You can stand in line every morning for your $3 pick-me-up, or you can take charge and cold-brew an iced coffee better than anything you'd ever get from a barista. Here's how
By Mark Kirby
No one seems to understand why iced coffee costs so much more than the regular stuff. Sure, some theories exist: that it's more labor-intensive, that plastic cups are more expensive than paper ones. But on an unseasonably warm spring day recently—when people were lined up out the door of the Starbucks across from my office, waiting to buy iced coffees that cost 30 percent more than hot ones—another idea occurred to me. Namely, that coffee chains and convenience stores had converged on a simple truth: Like flip-flops and sundresses, iced coffee is one of the undeniable pleasures of summer. And regardless of how high the price, people will just pay more for it.

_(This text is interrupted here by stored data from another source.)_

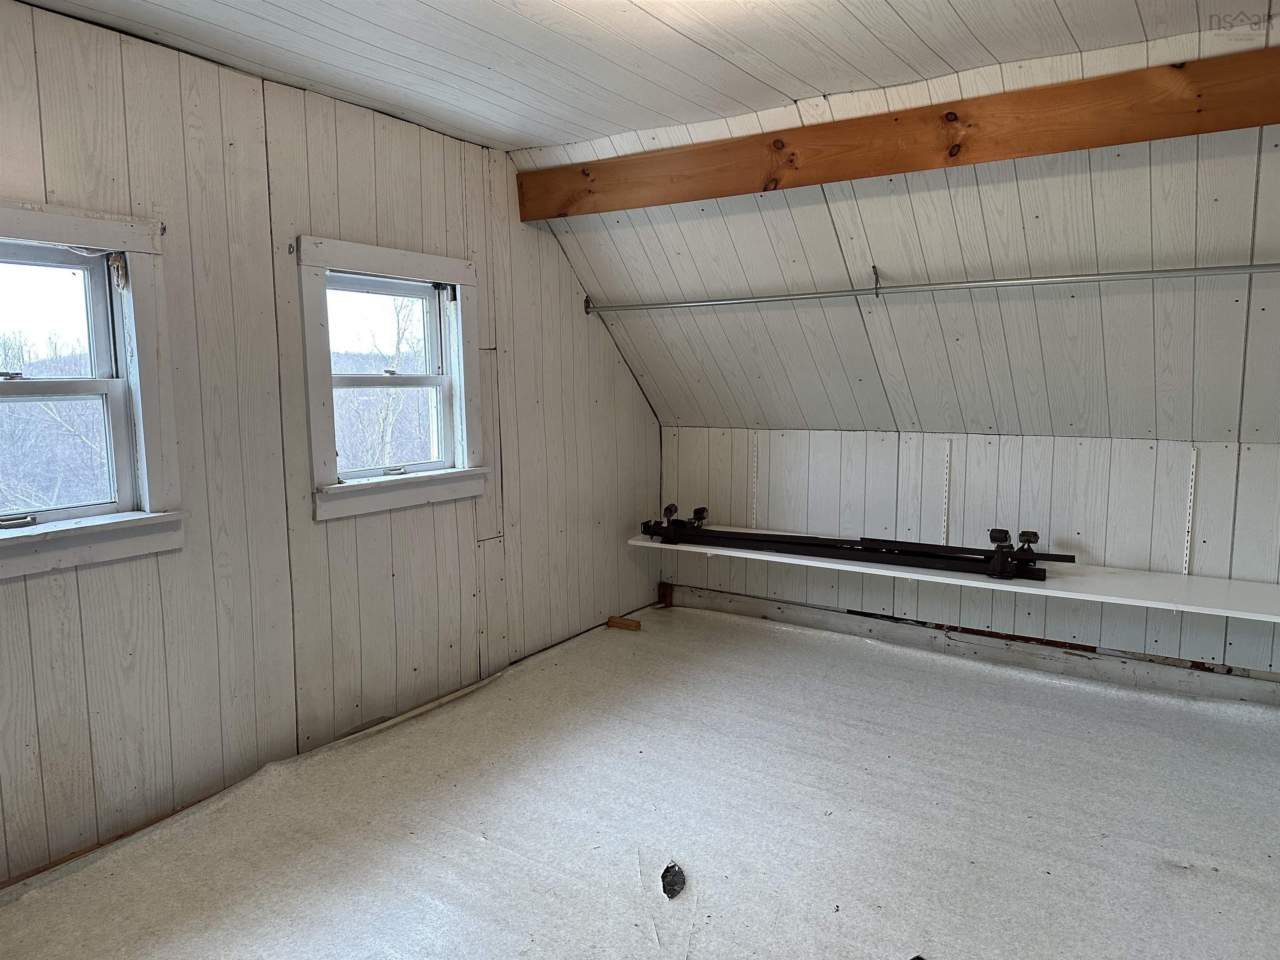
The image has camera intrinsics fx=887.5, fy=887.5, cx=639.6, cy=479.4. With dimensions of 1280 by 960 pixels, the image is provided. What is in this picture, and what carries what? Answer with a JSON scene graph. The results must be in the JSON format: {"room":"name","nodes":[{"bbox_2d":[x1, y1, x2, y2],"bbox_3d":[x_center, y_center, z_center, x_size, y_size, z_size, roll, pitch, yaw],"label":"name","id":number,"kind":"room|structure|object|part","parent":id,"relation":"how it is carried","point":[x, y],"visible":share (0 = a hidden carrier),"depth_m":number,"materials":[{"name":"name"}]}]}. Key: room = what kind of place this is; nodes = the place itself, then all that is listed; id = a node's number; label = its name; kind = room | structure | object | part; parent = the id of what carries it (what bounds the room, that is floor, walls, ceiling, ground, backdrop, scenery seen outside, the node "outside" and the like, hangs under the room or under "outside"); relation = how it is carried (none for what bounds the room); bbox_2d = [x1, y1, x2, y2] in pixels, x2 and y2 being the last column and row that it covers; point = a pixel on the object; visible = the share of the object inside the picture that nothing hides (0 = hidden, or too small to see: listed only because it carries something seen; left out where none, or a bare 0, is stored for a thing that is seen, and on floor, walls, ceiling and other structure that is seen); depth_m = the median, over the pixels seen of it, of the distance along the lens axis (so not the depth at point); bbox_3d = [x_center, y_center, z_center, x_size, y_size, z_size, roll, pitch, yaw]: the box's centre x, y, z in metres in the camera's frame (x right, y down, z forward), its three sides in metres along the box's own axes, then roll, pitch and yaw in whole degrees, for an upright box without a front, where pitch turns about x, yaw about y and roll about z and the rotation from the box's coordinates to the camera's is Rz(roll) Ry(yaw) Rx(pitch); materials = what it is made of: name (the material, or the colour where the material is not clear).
{"room":"attic","nodes":[
{"label":"attic","id":0,"kind":"room"},
{"bbox_2d":[0,4,667,885],"bbox_3d":[-1.323,-0.149,3.029,0.164,2.420,5.331,4,8,33],"label":"left wall","id":1,"kind":"structure","parent":0,"point":[616,552],"depth_m":2.95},
{"bbox_2d":[0,202,187,578],"bbox_3d":[-1.740,-0.225,2.312,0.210,1.010,1.011,4,8,33],"label":"window","id":2,"kind":"structure","parent":1,"relation":"in","point":[146,496],"depth_m":2.58,"materials":[{"name":"white paint"}]},
{"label":"sash lock","id":3,"kind":"part","parent":2,"relation":"part of","materials":[{"name":"silver metal"}]},
{"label":"sash","id":4,"kind":"part","parent":2,"relation":"part of","materials":[{"name":"white"}]},
{"bbox_2d":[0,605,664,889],"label":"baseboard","id":5,"kind":"object","parent":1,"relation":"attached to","point":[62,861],"visible":0.73,"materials":[{"name":"brown wood"}]},
{"bbox_2d":[295,237,489,519],"bbox_3d":[-0.990,-0.376,3.475,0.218,1.001,0.911,4,8,33],"label":"window","id":6,"kind":"structure","parent":1,"relation":"in","point":[380,251],"depth_m":3.48,"materials":[{"name":"white paint"}]},
{"bbox_3d":[-0.977,-0.035,3.520,0.069,0.031,0.083,4,8,33],"label":"sash lock","id":7,"kind":"part","parent":6,"relation":"part of","materials":[{"name":"metal"}]},
{"bbox_2d":[0,600,1279,959],"bbox_3d":[0.545,1.166,2.065,4.088,0.134,5.224,4,8,33],"label":"floor","id":8,"kind":"structure","parent":0,"point":[732,627],"depth_m":2.66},
{"bbox_2d":[606,614,640,631],"bbox_3d":[-0.085,0.770,4.730,0.171,0.050,0.058,4,8,33],"label":"wood block","id":9,"kind":"object","parent":8,"relation":"on","point":[629,625],"visible":0.99,"depth_m":4.71,"materials":[{"name":"brown wood"}]},
{"bbox_2d":[656,581,673,607],"bbox_3d":[0.147,0.680,5.239,0.076,0.141,0.077,4,8,33],"label":"wood block","id":10,"kind":"object","parent":8,"relation":"on","point":[668,595],"visible":0.83,"depth_m":5.21,"materials":[{"name":"brown wood"}]},
{"bbox_2d":[660,862,686,898],"bbox_3d":[0.088,1.070,2.394,0.079,0.035,0.133,0,7,0],"label":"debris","id":11,"kind":"object","parent":8,"relation":"on","point":[671,867],"visible":0.96,"depth_m":2.37,"materials":[{"name":"black"}]},
{"bbox_2d":[9,0,1274,152],"bbox_3d":[-0.023,-1.178,1.316,4.164,0.115,3.896,4,8,33],"label":"ceiling","id":12,"kind":"structure","parent":0,"point":[571,3],"depth_m":2.61,"materials":[{"name":"white paint"}]},
{"bbox_2d":[515,12,1279,439],"bbox_3d":[1.419,-0.768,3.298,4.619,1.439,1.594,4,8,33],"label":"sloped ceiling","id":13,"kind":"structure","parent":0,"point":[812,418],"depth_m":3.47,"materials":[{"name":"paint"}]},
{"bbox_2d":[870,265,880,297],"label":"rod bracket","id":14,"kind":"object","parent":13,"relation":"attached to","point":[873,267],"visible":0.95,"depth_m":3.62,"materials":[{"name":"metal"}]},
{"bbox_2d":[522,49,1279,217],"bbox_3d":[1.063,-1.140,2.952,3.572,0.215,0.109,4,8,33],"label":"wooden beam","id":15,"kind":"structure","parent":13,"relation":"attached to","point":[888,170],"depth_m":2.94,"materials":[{"name":"brown wood"}]},
{"bbox_2d":[586,262,1279,313],"bbox_3d":[1.212,-0.772,3.476,3.378,0.073,0.053,4,8,33],"label":"closet rod","id":16,"kind":"object","parent":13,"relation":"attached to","point":[1000,283],"visible":0.99,"depth_m":3.45,"materials":[{"name":"silver metal"}]},
{"bbox_2d":[667,426,1279,690],"bbox_3d":[1.832,0.343,4.098,4.147,1.099,0.178,4,8,33],"label":"knee wall","id":17,"kind":"structure","parent":0,"point":[1013,439],"depth_m":4.06,"materials":[{"name":"paint"}]},
{"bbox_2d":[749,431,759,529],"bbox_3d":[0.613,0.055,4.817,0.024,0.574,0.077,4,8,33],"label":"shelf standard","id":18,"kind":"object","parent":17,"relation":"attached to","point":[753,523],"visible":0.94,"depth_m":4.82,"materials":[{"name":"white metal"}]},
{"bbox_2d":[939,440,952,544],"bbox_3d":[1.455,0.159,4.254,0.023,0.605,0.099,4,8,33],"label":"shelf standard","id":19,"kind":"object","parent":17,"relation":"attached to","point":[944,541],"visible":0.92,"depth_m":4.26,"materials":[{"name":"white metal"}]},
{"bbox_2d":[632,529,1279,621],"bbox_3d":[1.423,0.397,3.911,3.243,0.039,0.528,4,8,33],"label":"shelf","id":20,"kind":"object","parent":17,"relation":"attached to","point":[950,579],"visible":0.67,"depth_m":3.65,"materials":[{"name":"white wood"}]},
{"bbox_2d":[638,505,1074,581],"bbox_3d":[0.950,0.270,4.238,2.123,0.206,0.320,4,8,33],"label":"metal frame","id":21,"kind":"object","parent":20,"relation":"on","point":[812,544],"visible":0.96,"depth_m":4.17,"materials":[{"name":"black metal"}]},
{"bbox_2d":[667,587,1279,707],"bbox_3d":[1.796,0.819,4.026,3.587,0.112,0.020,4,8,33],"label":"baseboard","id":22,"kind":"structure","parent":17,"relation":"attached to","point":[1252,695],"depth_m":4.10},
{"bbox_2d":[1180,445,1197,575],"bbox_3d":[2.274,0.221,3.686,0.022,0.668,0.088,4,8,33],"label":"shelf standard","id":23,"kind":"object","parent":17,"relation":"attached to","point":[1191,504],"visible":0.85,"depth_m":3.68,"materials":[{"name":"white metal"}]},
{"label":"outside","id":24,"kind":"structure","parent":0,"visible":0},
{"label":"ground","id":25,"kind":"structure","parent":24,"visible":0},
{"bbox_2d":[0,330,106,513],"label":"tree","id":26,"kind":"object","parent":25,"relation":"on","point":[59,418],"visible":0.42,"depth_m":9.99,"materials":[{"name":"plant"}]},
{"bbox_2d":[331,291,431,471],"bbox_3d":[-3.360,-0.508,11.142,3.001,5.757,4.297,4,8,33],"label":"tree","id":27,"kind":"object","parent":25,"relation":"on","point":[393,399],"visible":0.29,"depth_m":10.71,"materials":[{"name":"plant"}]}
]}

Well, coffee barons, your days of ripping us off are officially over. Making iced coffee from scratch requires less effort than brewing it hot, and if you do it right, you'll produce a smoother, richer, less bitter concoction than anything you'll find in stores. The secret is to steep low and slow: Put your coffee grounds into a stainless-steel pot or a French press and leave them in cold water overnight. The coffee flavor seeps into the cold water, so you get none of the bitterness that often accompanies brewing beans at high temperatures. You end up with a concentrated mixture so dark and potent it's practically opaque. If you make a large batch of the concentrate, you can leave some at home for the mornings and take a pitcher with you to work, where you'll be the envy of co-workers still paying that extra cash for inferior brew.
Here's how I do it:
• Pour about a third of a pound of freshly ground coffee into a 48-ounce French press.* (This makes a much stronger coffee concentrate than some recipes, but I prefer it that way; you can always weaken a strong concentrate by adding water.)
• Fill the press with cold water and stir to wet the coffee grounds.
• Place the French-press lid over the coffee (don't press the plunger) and leave at room temperature for at least 12 hours. The longer you leave it, the stronger the brew.
• Press down the plunger, pour the concentrated coffee into a pitcher, and place in the refrigerator.
• Dilute each serving of coffee 1-to-1 with ice-cold water (use more water if the coffee's too strong), pour over ice, and serve with milk and sugar.
* If you don't have a large French press, just put the coffee in a stainless-steel pot and pour the water over it. Use half a pound of coffee to half a gallon (64 ounces) of water. After 12 to 24 hours, pour the concentrate between 2 pots, dumping out the residual grounds after each pour until there's very little sediment remaining. Then, to remove the finest grounds, pour the coffee through cheesecloth or a sieve before it goes into the fridge.